Correlation of the prediction score with observed absolute activity may disadvantage some algorithms. We therefore performed precision-recall curve analysis (Additional file 16: Figure S6) and also calculated precision/recall based on the overlap of the top quartile of the predictions with the top quartile of measured activity (Additional file 17: Figure S7). For the latter, we added two heuristics described by [6, 25], GC content in the last four base pairs and whether the guide ends with -GG. The results overall correspond to the performance as measured by correlation values; the Fusi/Doench and Moreno-Mateos scores perform best on the large datasets and depend on the expression system.
Two prediction schemes can reach a relatively high precision: the Wong score [45] for cell cultures (U6 promoter) and the -GG rule for T7 in vitro transcription. However, their recall is relatively low; in the Doench 2014 dataset, for example, only 12.8 % of guides have a Wong score that is not zero and 13.2 % end with -GG.
CRISPOR calculates all currently available scores and lets the user select the most suitable one for the particular assay/model organism. Based on Fig. 4, we recommend the Fusi/Doench score for guides expressed from a U6 promoter and the Moreno-Mateos score for experiments where guides are produced by T7 in vitro transcription. As an additional ranking criterion, when there is a large set of possible guides to pick from, the Wong score and -GG rule predict well efficient U6- and in vitro-transcribed guides, respectively.
Are correlations of around 0.4 high enough to reduce the number of guides in practice? To demonstrate that the efficiency scores are useful not only when designing thousands of guides for genome-wide screens [38] but also in a more common genome editing project of just a few loci, we evaluated the prediction performance on the data from our labs shown in Fig. 5. For two datasets, we have screened multiple guides per locus to select the most efficient one and evaluated post hoc how much time could have been saved by using the appropriate prediction algorithm.
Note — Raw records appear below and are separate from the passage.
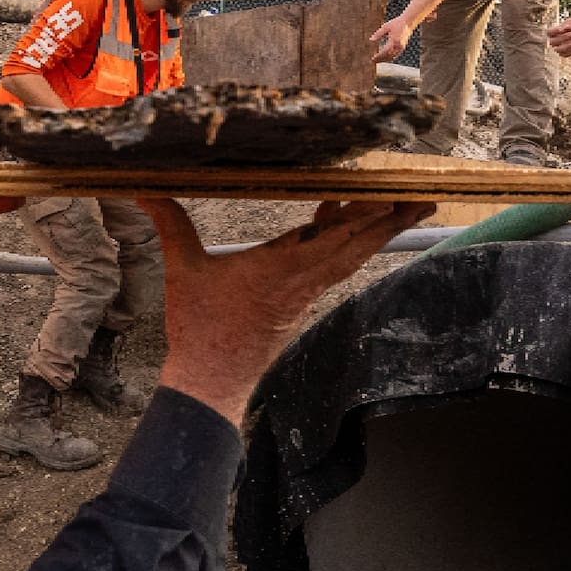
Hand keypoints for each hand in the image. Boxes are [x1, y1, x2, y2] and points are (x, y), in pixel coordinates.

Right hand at [138, 198, 435, 425]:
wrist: (211, 380)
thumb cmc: (201, 329)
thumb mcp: (182, 271)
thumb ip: (171, 225)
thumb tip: (146, 190)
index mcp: (282, 266)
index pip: (336, 233)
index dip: (368, 211)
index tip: (391, 190)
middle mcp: (303, 279)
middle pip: (358, 244)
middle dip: (391, 218)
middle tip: (424, 195)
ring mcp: (305, 292)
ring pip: (349, 256)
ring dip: (376, 231)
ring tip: (402, 206)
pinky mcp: (299, 303)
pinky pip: (332, 267)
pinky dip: (345, 243)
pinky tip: (339, 223)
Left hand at [369, 14, 421, 62]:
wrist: (408, 22)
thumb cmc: (396, 23)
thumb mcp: (386, 27)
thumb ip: (378, 34)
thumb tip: (371, 40)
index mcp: (394, 40)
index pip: (385, 51)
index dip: (379, 56)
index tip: (373, 58)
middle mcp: (398, 45)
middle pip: (388, 56)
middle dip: (380, 59)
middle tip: (373, 61)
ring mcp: (401, 47)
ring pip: (392, 57)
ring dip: (385, 60)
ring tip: (377, 60)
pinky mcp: (402, 47)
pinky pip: (395, 55)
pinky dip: (389, 57)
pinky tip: (384, 58)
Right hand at [547, 18, 570, 56]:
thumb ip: (567, 24)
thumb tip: (561, 29)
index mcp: (553, 33)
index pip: (548, 32)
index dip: (554, 31)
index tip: (562, 29)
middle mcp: (554, 41)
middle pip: (552, 41)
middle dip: (564, 37)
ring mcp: (558, 48)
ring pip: (557, 49)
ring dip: (567, 45)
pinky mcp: (563, 54)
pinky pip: (564, 54)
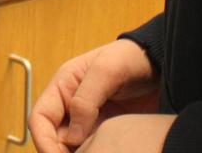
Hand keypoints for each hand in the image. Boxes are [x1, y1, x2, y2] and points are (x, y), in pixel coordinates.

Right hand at [30, 39, 159, 152]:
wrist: (161, 64)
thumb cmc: (132, 58)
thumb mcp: (108, 70)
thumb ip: (85, 100)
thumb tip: (72, 135)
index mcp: (63, 87)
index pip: (40, 118)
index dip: (42, 140)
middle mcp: (70, 106)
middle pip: (52, 138)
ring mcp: (88, 120)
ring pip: (71, 147)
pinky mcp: (104, 131)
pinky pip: (91, 149)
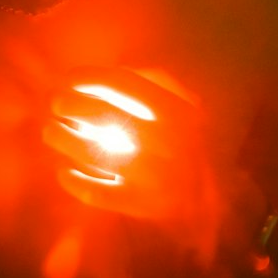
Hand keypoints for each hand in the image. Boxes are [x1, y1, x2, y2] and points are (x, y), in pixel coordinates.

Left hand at [43, 66, 268, 268]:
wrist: (227, 206)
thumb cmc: (199, 147)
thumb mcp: (191, 110)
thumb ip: (160, 85)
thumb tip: (114, 70)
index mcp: (180, 112)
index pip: (124, 83)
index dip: (90, 77)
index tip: (68, 78)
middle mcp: (169, 142)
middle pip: (105, 114)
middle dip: (72, 105)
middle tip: (56, 103)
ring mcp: (156, 176)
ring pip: (97, 152)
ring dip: (66, 140)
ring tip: (50, 131)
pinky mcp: (146, 208)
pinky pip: (101, 194)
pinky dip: (78, 184)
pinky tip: (64, 173)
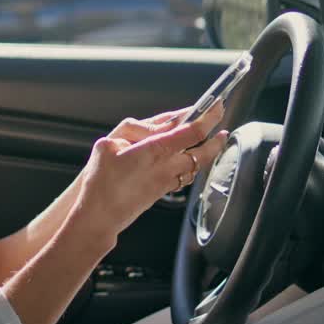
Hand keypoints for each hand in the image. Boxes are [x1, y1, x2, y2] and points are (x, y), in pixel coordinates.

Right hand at [75, 102, 229, 238]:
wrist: (100, 216)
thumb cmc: (100, 182)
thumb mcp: (108, 146)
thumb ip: (132, 131)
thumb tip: (150, 128)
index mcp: (155, 150)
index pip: (192, 131)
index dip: (208, 117)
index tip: (216, 106)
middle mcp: (166, 167)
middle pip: (203, 152)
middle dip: (216, 139)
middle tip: (223, 128)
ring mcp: (166, 181)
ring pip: (196, 166)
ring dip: (207, 153)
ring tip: (212, 143)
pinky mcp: (162, 192)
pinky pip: (185, 176)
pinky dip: (192, 166)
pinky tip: (189, 162)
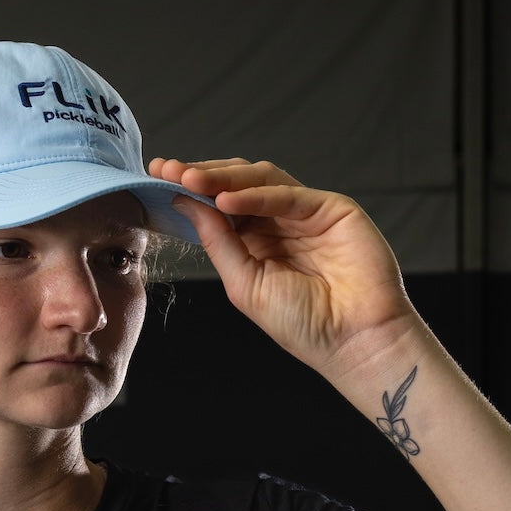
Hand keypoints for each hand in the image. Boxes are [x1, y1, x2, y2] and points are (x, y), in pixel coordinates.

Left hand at [148, 157, 413, 378]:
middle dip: (200, 175)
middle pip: (236, 185)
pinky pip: (288, 194)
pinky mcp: (331, 208)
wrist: (353, 340)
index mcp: (257, 242)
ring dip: (222, 178)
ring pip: (260, 180)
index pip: (218, 205)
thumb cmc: (303, 324)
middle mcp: (279, 223)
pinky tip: (226, 201)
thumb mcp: (245, 284)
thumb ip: (218, 242)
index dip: (190, 190)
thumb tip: (185, 204)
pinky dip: (255, 194)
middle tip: (167, 170)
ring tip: (190, 179)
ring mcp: (305, 213)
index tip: (157, 176)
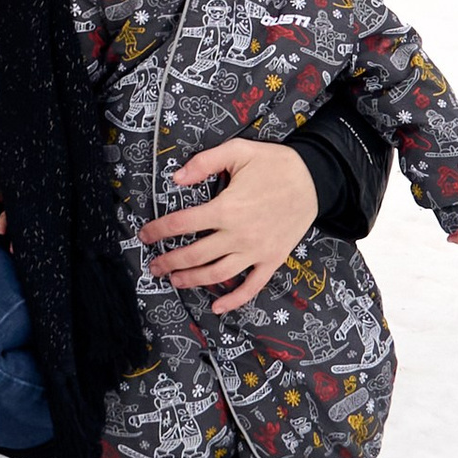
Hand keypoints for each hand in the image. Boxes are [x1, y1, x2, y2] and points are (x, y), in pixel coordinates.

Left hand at [141, 138, 317, 312]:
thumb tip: (176, 178)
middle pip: (195, 255)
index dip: (159, 231)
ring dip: (193, 280)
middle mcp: (238, 235)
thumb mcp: (237, 151)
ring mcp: (256, 251)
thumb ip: (204, 162)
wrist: (313, 180)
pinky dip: (234, 300)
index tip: (144, 235)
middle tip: (154, 266)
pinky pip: (252, 285)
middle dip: (170, 262)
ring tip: (175, 281)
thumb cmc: (273, 164)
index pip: (182, 224)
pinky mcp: (272, 260)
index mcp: (226, 208)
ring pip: (218, 274)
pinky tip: (218, 307)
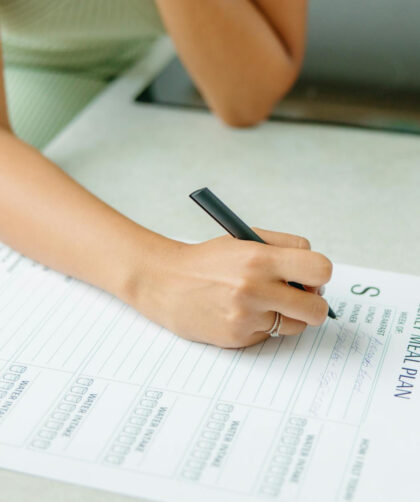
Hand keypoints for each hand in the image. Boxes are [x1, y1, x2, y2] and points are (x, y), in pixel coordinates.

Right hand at [128, 229, 332, 348]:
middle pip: (317, 308)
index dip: (320, 275)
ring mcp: (246, 317)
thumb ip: (285, 247)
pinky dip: (262, 325)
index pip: (320, 269)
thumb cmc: (208, 260)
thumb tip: (317, 274)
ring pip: (296, 326)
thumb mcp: (245, 238)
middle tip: (299, 297)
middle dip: (314, 303)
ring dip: (288, 316)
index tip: (310, 277)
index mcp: (259, 257)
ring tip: (264, 303)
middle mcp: (255, 289)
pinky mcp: (237, 338)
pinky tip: (241, 313)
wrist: (166, 283)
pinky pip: (270, 335)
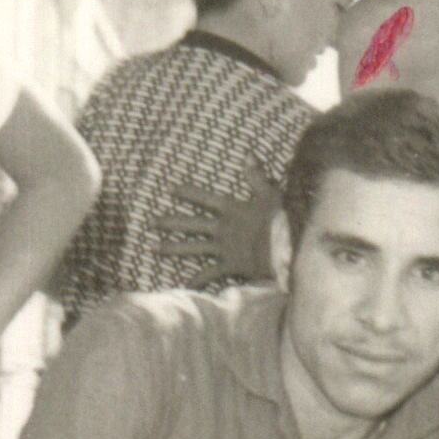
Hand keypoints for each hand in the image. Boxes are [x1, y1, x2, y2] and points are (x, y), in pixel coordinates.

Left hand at [146, 178, 284, 288]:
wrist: (287, 249)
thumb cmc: (281, 220)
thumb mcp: (270, 194)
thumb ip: (256, 176)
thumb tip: (248, 154)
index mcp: (231, 209)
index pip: (204, 199)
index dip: (187, 193)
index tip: (170, 190)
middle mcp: (222, 229)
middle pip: (190, 224)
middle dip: (169, 223)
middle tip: (151, 222)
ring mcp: (224, 248)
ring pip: (192, 248)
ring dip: (172, 248)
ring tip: (153, 249)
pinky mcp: (230, 266)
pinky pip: (209, 274)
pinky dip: (197, 280)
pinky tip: (183, 284)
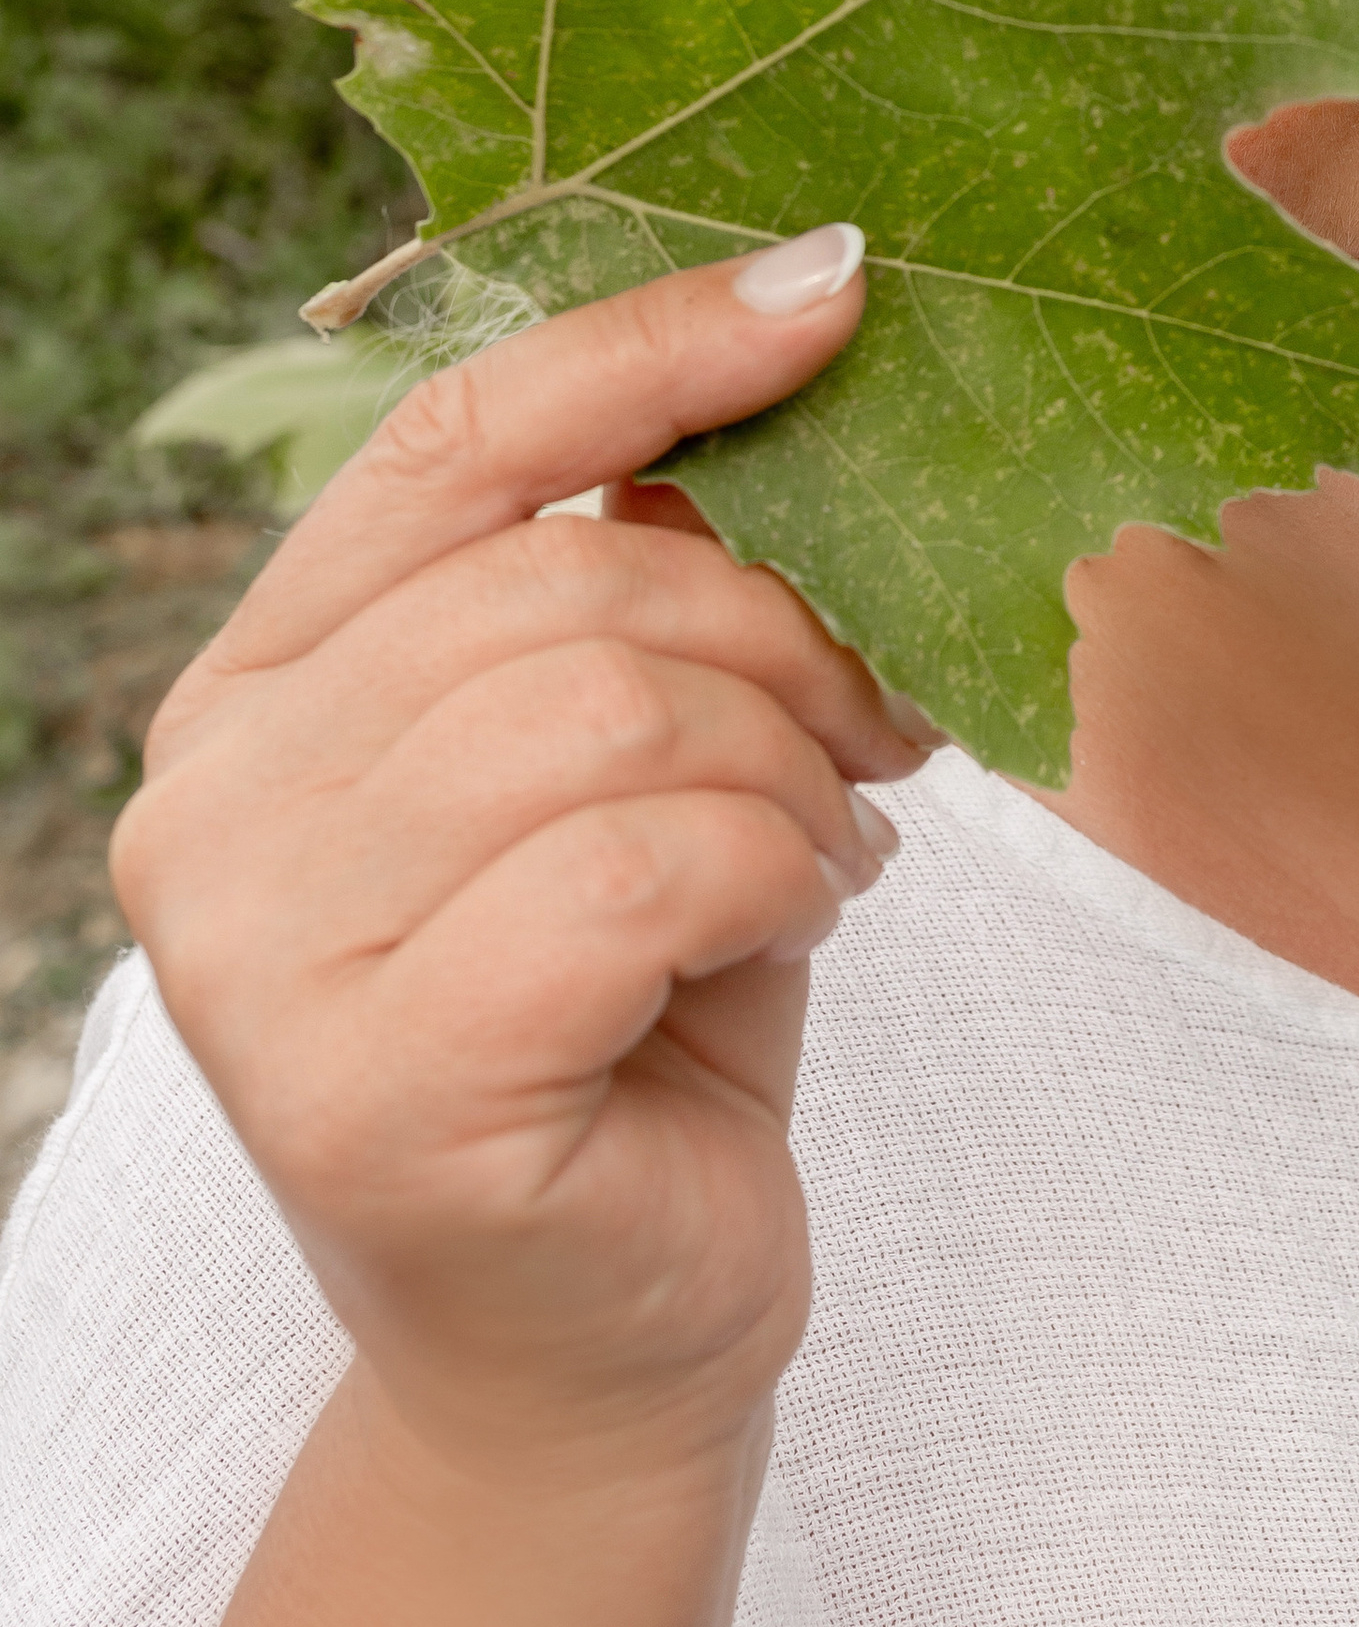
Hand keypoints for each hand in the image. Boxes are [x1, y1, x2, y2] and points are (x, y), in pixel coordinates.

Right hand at [112, 229, 916, 1490]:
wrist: (606, 1339)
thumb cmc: (636, 1018)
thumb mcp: (637, 759)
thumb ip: (651, 580)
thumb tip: (802, 339)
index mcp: (260, 687)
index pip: (450, 440)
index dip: (653, 343)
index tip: (839, 286)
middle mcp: (214, 804)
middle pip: (567, 579)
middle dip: (784, 634)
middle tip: (877, 730)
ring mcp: (264, 959)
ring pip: (614, 710)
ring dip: (789, 767)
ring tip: (825, 846)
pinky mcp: (373, 1092)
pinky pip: (641, 869)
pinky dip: (776, 874)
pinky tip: (792, 927)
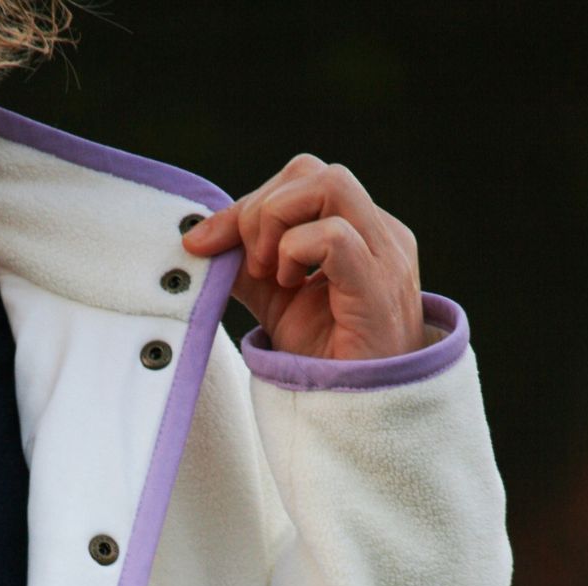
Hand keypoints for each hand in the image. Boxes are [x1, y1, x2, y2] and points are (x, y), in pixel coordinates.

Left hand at [183, 154, 425, 359]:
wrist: (362, 412)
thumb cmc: (329, 359)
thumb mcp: (276, 303)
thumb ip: (247, 267)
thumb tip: (201, 239)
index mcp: (359, 231)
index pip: (300, 180)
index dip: (247, 203)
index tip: (206, 243)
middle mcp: (380, 234)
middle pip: (311, 171)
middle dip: (258, 209)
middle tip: (249, 264)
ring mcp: (385, 256)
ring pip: (328, 183)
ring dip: (276, 223)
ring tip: (269, 274)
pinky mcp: (380, 286)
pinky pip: (334, 235)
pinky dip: (294, 252)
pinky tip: (289, 286)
In the K562 cell culture dataset, three guides each from eight loci in human, mouse, and rat were tested with an in vitro assay [46] (dataset “Schönig” in Additional file 14). For six out of eight loci, the highest Fusi/Doench score did predict the guide with the strongest cleavage (P = 0.032). In another set of 104 guides from 11 zebrafish loci (“Shkumatava” in Additional file 14), taking only two guides with the highest Moreno-Mateos score from each locus would have reduced the number of injections from 104 to 22 and still identified one of the top two guides for nine out of 11 loci (P = 0.024; no other score was significant). In both cases, a second round of screening would have been required, but the number of guides to screen could have been reduced by a third. In the case of the zebrafish screen, which are typically more time-consuming than cell culture assays, we estimate that we could have saved 250 h of work by using the Moreno-Mateos score. In addition and especially in mice, the ability of predicting guide RNA activity is a significant advance in terms of animal welfare as fewer animals will be required to create mutants.